Dati da elaborare →
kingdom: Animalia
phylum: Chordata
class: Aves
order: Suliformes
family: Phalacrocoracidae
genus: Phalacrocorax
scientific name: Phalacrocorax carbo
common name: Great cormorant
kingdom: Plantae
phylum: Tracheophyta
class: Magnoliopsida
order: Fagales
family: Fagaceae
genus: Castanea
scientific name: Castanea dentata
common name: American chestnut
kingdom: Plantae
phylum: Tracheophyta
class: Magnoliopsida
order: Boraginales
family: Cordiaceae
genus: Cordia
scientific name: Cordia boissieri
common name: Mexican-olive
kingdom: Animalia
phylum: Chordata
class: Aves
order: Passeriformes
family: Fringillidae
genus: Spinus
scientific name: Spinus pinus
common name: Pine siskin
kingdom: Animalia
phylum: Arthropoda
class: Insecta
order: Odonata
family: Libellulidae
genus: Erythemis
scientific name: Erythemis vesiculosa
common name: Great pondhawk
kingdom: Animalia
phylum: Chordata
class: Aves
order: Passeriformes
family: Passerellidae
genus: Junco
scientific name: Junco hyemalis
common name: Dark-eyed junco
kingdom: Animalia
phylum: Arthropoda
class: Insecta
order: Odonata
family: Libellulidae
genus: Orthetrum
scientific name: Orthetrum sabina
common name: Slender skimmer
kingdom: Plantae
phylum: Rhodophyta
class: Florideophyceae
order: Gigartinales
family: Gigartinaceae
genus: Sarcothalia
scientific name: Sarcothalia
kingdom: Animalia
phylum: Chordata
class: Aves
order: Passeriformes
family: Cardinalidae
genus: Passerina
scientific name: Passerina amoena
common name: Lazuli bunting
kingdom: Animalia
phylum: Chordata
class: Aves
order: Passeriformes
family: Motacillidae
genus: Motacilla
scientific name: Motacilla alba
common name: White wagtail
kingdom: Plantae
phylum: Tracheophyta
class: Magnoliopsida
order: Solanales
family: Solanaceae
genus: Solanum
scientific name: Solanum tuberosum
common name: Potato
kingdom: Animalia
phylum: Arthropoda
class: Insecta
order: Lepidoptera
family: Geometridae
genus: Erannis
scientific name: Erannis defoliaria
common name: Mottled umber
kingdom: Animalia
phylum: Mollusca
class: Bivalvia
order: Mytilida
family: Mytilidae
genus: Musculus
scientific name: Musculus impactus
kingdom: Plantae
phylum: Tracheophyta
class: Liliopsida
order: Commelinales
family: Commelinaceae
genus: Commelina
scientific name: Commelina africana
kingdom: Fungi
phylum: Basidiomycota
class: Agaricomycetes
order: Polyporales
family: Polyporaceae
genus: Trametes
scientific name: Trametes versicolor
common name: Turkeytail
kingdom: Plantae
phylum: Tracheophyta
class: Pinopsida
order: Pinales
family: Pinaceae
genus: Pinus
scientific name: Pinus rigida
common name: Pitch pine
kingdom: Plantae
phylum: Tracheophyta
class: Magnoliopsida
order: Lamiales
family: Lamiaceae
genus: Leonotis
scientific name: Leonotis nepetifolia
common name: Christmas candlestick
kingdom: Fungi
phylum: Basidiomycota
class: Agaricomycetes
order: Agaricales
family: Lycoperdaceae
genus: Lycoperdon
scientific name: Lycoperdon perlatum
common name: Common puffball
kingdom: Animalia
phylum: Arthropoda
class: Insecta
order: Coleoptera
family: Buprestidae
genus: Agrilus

Compito assegnato → Disponga tutte le righe delle voci riportate sopra in una tabella Markdown con due colonne, «Numero» e «Riga»: nella prima il numero progressivo, nella seconda il testo della riga. Ometta le righe vuote.

Risposta completa →
| Numero | Riga |
|---|---|
| 1 | kingdom: Animalia |
| 2 | phylum: Chordata |
| 3 | class: Aves |
| 4 | order: Suliformes |
| 5 | family: Phalacrocoracidae |
| 6 | genus: Phalacrocorax |
| 7 | scientific name: Phalacrocorax carbo |
| 8 | common name: Great cormorant |
| 9 | kingdom: Plantae |
| 10 | phylum: Tracheophyta |
| 11 | class: Magnoliopsida |
| 12 | order: Fagales |
| 13 | family: Fagaceae |
| 14 | genus: Castanea |
| 15 | scientific name: Castanea dentata |
| 16 | common name: American chestnut |
| 17 | kingdom: Plantae |
| 18 | phylum: Tracheophyta |
| 19 | class: Magnoliopsida |
| 20 | order: Boraginales |
| 21 | family: Cordiaceae |
| 22 | genus: Cordia |
| 23 | scientific name: Cordia boissieri |
| 24 | common name: Mexican-olive |
| 25 | kingdom: Animalia |
| 26 | phylum: Chordata |
| 27 | class: Aves |
| 28 | order: Passeriformes |
| 29 | family: Fringillidae |
| 30 | genus: Spinus |
| 31 | scientific name: Spinus pinus |
| 32 | common name: Pine siskin |
| 33 | kingdom: Animalia |
| 34 | phylum: Arthropoda |
| 35 | class: Insecta |
| 36 | order: Odonata |
| 37 | family: Libellulidae |
| 38 | genus: Erythemis |
| 39 | scientific name: Erythemis vesiculosa |
| 40 | common name: Great pondhawk |
| 41 | kingdom: Animalia |
| 42 | phylum: Chordata |
| 43 | class: Aves |
| 44 | order: Passeriformes |
| 45 | family: Passerellidae |
| 46 | genus: Junco |
| 47 | scientific name: Junco hyemalis |
| 48 | common name: Dark-eyed junco |
| 49 | kingdom: Animalia |
| 50 | phylum: Arthropoda |
| 51 | class: Insecta |
| 52 | order: Odonata |
| 53 | family: Libellulidae |
| 54 | genus: Orthetrum |
| 55 | scientific name: Orthetrum sabina |
| 56 | common name: Slender skimmer |
| 57 | kingdom: Plantae |
| 58 | phylum: Rhodophyta |
| 59 | class: Florideophyceae |
| 60 | order: Gigartinales |
| 61 | family: Gigartinaceae |
| 62 | genus: Sarcothalia |
| 63 | scientific name: Sarcothalia |
| 64 | kingdom: Animalia |
| 65 | phylum: Chordata |
| 66 | class: Aves |
| 67 | order: Passeriformes |
| 68 | family: Cardinalidae |
| 69 | genus: Passerina |
| 70 | scientific name: Passerina amoena |
| 71 | common name: Lazuli bunting |
| 72 | kingdom: Animalia |
| 73 | phylum: Chordata |
| 74 | class: Aves |
| 75 | order: Passeriformes |
| 76 | family: Motacillidae |
| 77 | genus: Motacilla |
| 78 | scientific name: Motacilla alba |
| 79 | common name: White wagtail |
| 80 | kingdom: Plantae |
| 81 | phylum: Tracheophyta |
| 82 | class: Magnoliopsida |
| 83 | order: Solanales |
| 84 | family: Solanaceae |
| 85 | genus: Solanum |
| 86 | scientific name: Solanum tuberosum |
| 87 | common name: Potato |
| 88 | kingdom: Animalia |
| 89 | phylum: Arthropoda |
| 90 | class: Insecta |
| 91 | order: Lepidoptera |
| 92 | family: Geometridae |
| 93 | genus: Erannis |
| 94 | scientific name: Erannis defoliaria |
| 95 | common name: Mottled umber |
| 96 | kingdom: Animalia |
| 97 | phylum: Mollusca |
| 98 | class: Bivalvia |
| 99 | order: Mytilida |
| 100 | family: Mytilidae |
| 101 | genus: Musculus |
| 102 | scientific name: Musculus impactus |
| 103 | kingdom: Plantae |
| 104 | phylum: Tracheophyta |
| 105 | class: Liliopsida |
| 106 | order: Commelinales |
| 107 | family: Commelinaceae |
| 108 | genus: Commelina |
| 109 | scientific name: Commelina africana |
| 110 | kingdom: Fungi |
| 111 | phylum: Basidiomycota |
| 112 | class: Agaricomycetes |
| 113 | order: Polyporales |
| 114 | family: Polyporaceae |
| 115 | genus: Trametes |
| 116 | scientific name: Trametes versicolor |
| 117 | common name: Turkeytail |
| 118 | kingdom: Plantae |
| 119 | phylum: Tracheophyta |
| 120 | class: Pinopsida |
| 121 | order: Pinales |
| 122 | family: Pinaceae |
| 123 | genus: Pinus |
| 124 | scientific name: Pinus rigida |
| 125 | common name: Pitch pine |
| 126 | kingdom: Plantae |
| 127 | phylum: Tracheophyta |
| 128 | class: Magnoliopsida |
| 129 | order: Lamiales |
| 130 | family: Lamiaceae |
| 131 | genus: Leonotis |
| 132 | scientific name: Leonotis nepetifolia |
| 133 | common name: Christmas candlestick |
| 134 | kingdom: Fungi |
| 135 | phylum: Basidiomycota |
| 136 | class: Agaricomycetes |
| 137 | order: Agaricales |
| 138 | family: Lycoperdaceae |
| 139 | genus: Lycoperdon |
| 140 | scientific name: Lycoperdon perlatum |
| 141 | common name: Common puffball |
| 142 | kingdom: Animalia |
| 143 | phylum: Arthropoda |
| 144 | class: Insecta |
| 145 | order: Coleoptera |
| 146 | family: Buprestidae |
| 147 | genus: Agrilus |